Juniko Nur Pratama, Program Manajer Dekarbonisasi Industri Institute for Essential Services Reform (IESR), mengatakan bahwa pergeseran pola konsumsi ini akan mempengaruhi pola produksi yakni mendorong industri untuk bertransformasi menjadi industri hijau.
“Penting untuk mengidentifikasi peluang sekaligus tantangan yang dihadapi dalam mengintegrasikan prinsip-prinsip keberlanjutan dalam sektor industri, sambil tetap menjaga daya beli masyarakat,” kata Juniko.
Andi Rizaldi, Kepala Badan Standardisasi dan Kebijakan Jasa Industri, Kementerian Perindustrian, menjelaskan bahwa saat ini pemerintah sedang berupaya menyusun sejumlah aturan insentif bagi industri yang mengadopsi standar industri hijau.
“Insentif yang diberikan saat ini berupa penambahan kalkulasi Tingkat Kandungan Dalam Negeri (TKDN), selanjutnya kami memikirkan untuk memberikan insentif berupa pemberian label green product, dan produk ini akan dapat masuk dalam katalog pengadaan barang publik oleh lembaga pemerintah,” jelas Andi.
Sosialisasi kepada pelaku industri menjadi poin penting dalam agenda akselerasi industri hijau.
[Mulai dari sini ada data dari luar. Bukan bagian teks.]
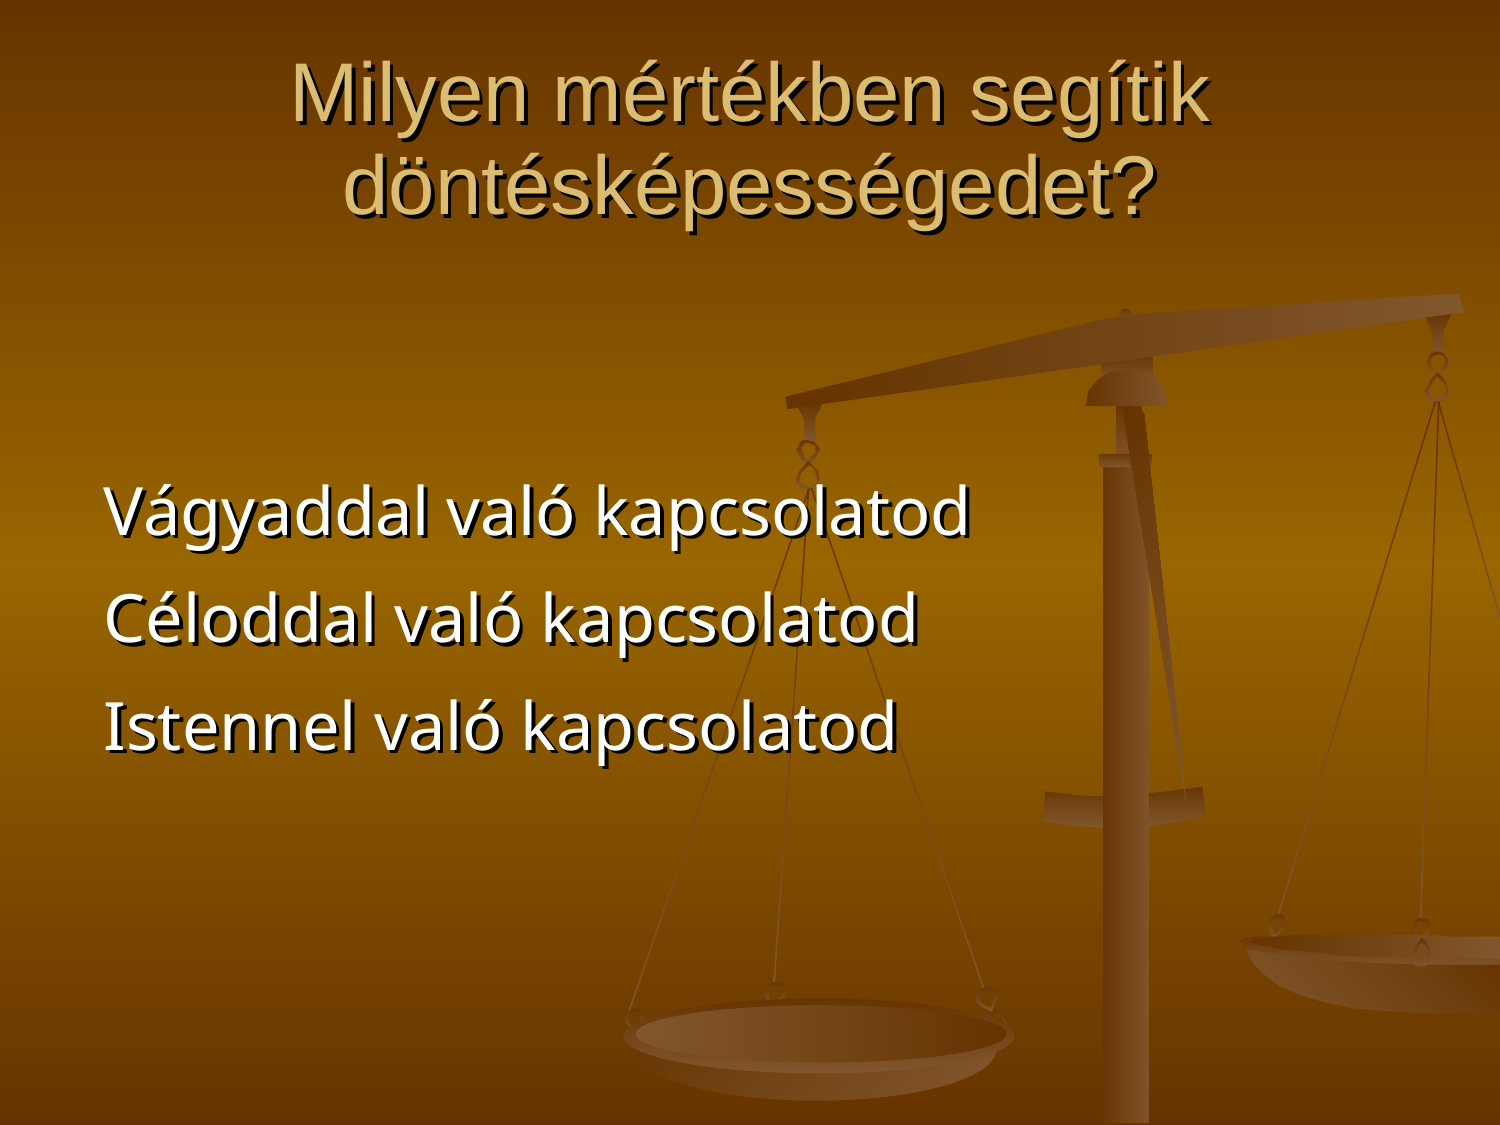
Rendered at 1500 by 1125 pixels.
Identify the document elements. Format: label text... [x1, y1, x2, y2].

title Milyen mértékben segítik döntésképességedet? [75, 31, 1426, 248]
list Vágyaddal való kapcsolatod Céloddal való kapcsolatod Istennel való kapcsolatod [88, 456, 1093, 842]
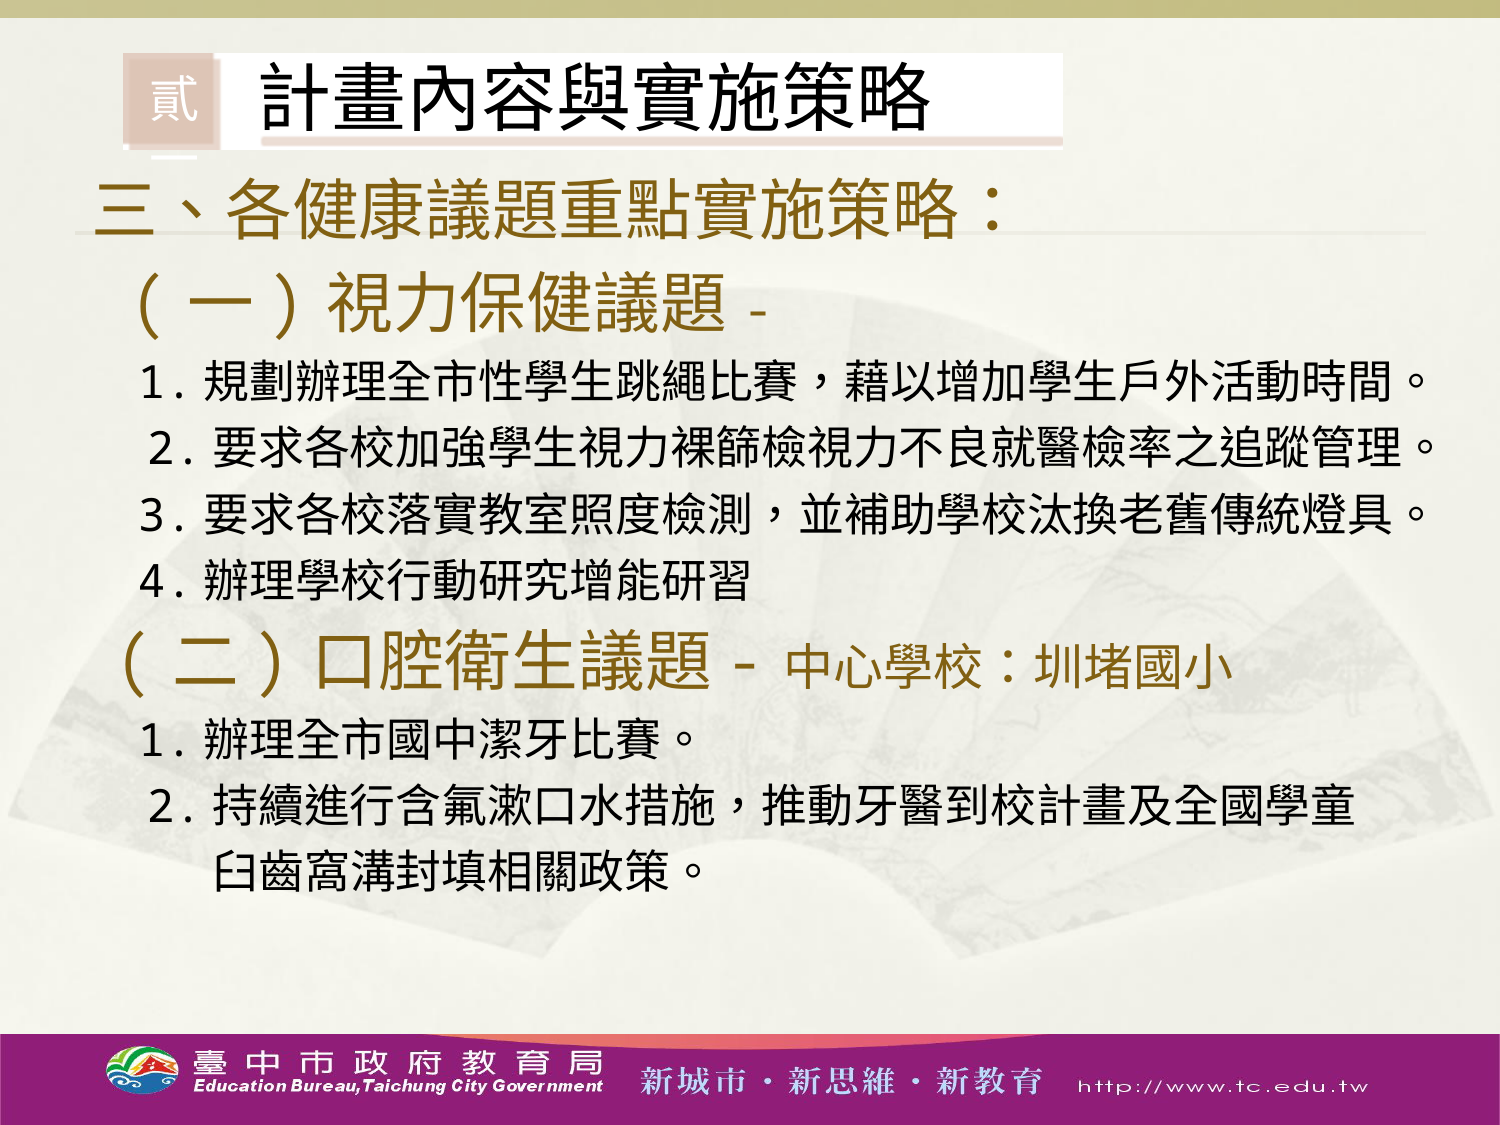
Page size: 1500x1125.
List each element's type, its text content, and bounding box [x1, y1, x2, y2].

picture [0, 18, 1500, 1125]
text_box 計畫內容與實施策略 [242, 42, 1377, 149]
list 三、各健康議題重點實施策略： (一)視力保健議題- 1.規劃辦理全市性學生跳繩比賽，藉以增加學生戶外活動時間。 2.要求各校加強學生視力裸篩檢視力不良就醫檢率之追蹤管理。 3.要求各校落實教室照度檢測，並補助學校汰換老舊傳統燈具。 4.辦理學校行動研究增能研習 (二)口腔衛生議題-中心學校：圳堵國小 1.辦理全市國中潔牙比賽。 2.持續進行含氟漱口水措施，推動牙醫到校計畫及全國學童 臼齒窩溝封填相關政策。 [76, 160, 1459, 1024]
text_box 貳一 [134, 60, 199, 196]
Hal ini disampaikan oleh Irpan Restu Ade Putra,Sustainability & Compliance Manager, PT. Ever Shine Tex, Tbk. yang mulai mencoba mengadopsi standar industri hijau sejak tahun 2023 namun belum berhasil mendapatkan sertifikasi dan sedang mengupayakan sertifikasi tahun ini.
“Tahun lalu (2023-red) prosesnya masih belum memahami sehingga saat implementasi masih ada gap-gap (kesenjangan) dan standar yang belum dipenuhi. Tahun ini dicoba kembali untuk bisa sertifikasi industri hijau karena sudah ada pembekalan dari Kementerian Perindustrian untuk pendampingan teknis, sehingga sekarang kami sudah lebih mengerti,” katanya.
M.F. Dahlan, Vice Chief Operating Officer, Green Product Council Indonesia mengatakan bahwa sertifikasi industri hijau ini akan bermanfaat selain untuk menaikkan prestise dari perusahaan dan produk yang dihasilkan, juga dapat menjadi satu cara untuk mencari pendanaan hijau.
“Proses sertifikasi sangat membantu bagi industri sehingga mereka memiliki data primer untuk konteks environmental and social governance, yang menjadi tolak ukur global. Hal ini juga bisa digunakan untuk mengakses green financing atau pembiayaan hijau,” jelas Dahlan.
Dari sudut pandang konsumen, adanya sertifikasi dan pelabelan ini memberikan kemudahan untuk konsumen mengidentifikasi barang-barang yang akan mereka gunakan. Tulus Abadi, Ketua Yayasan Lembaga Konsumen Indonesia (YLKI) mengatakan bahwa UU No. 8 tahun 1999 tentang Perlindungan Konsumen mewajibkan bagi produsen untuk melakukan pelabelan (labeling) yang sesuai dengan kandungan atau proses pembuatan suatu produk. Serta pembubuhan label ini dilakukan oleh lembaga kompeten yang memiliki kredibilitas.
“Pemerintah perlu memikirkan skema insentif selain untuk produsen juga konsumen produk yang ramah lingkungan, sekaligus memastikan ketersediaan beragam pilihan produk untuk memenuhi kebutuhan mereka,” kata Tulus.
Faricha Hidayati, Koordinator Program Dekarbonisasi Industri IESR mengatakan bahwa upaya dekarbonisasi industri akan unik di tiap sektor. Ia menekankan perlunya meninjau secara detail setiap pilar dekarbonisasi yang dapat diterapkan oleh pelaku industri.
“Kami melihat praktik efisiensi energi dapat menjadi titik masuk dekarbonisasi industri sebelum masuk dalam pilar dekarbonisasi industri lainnya,” katanya.
Faricha menambahkan secara penyediaan energi dari PLN dapat dilakukan reformasi seperti pembangkitan listrik dari sumber energi terbarukan seperti energi surya yang biaya pokok pembangkitannya sudah cukup setara dengan listrik yang bersumber dari PLTU batubara. Maka perlu juga mendorong perusahaan penyedia energi seperti PLN untuk mengganti sumber-sumber energinya menjadi terbarukan.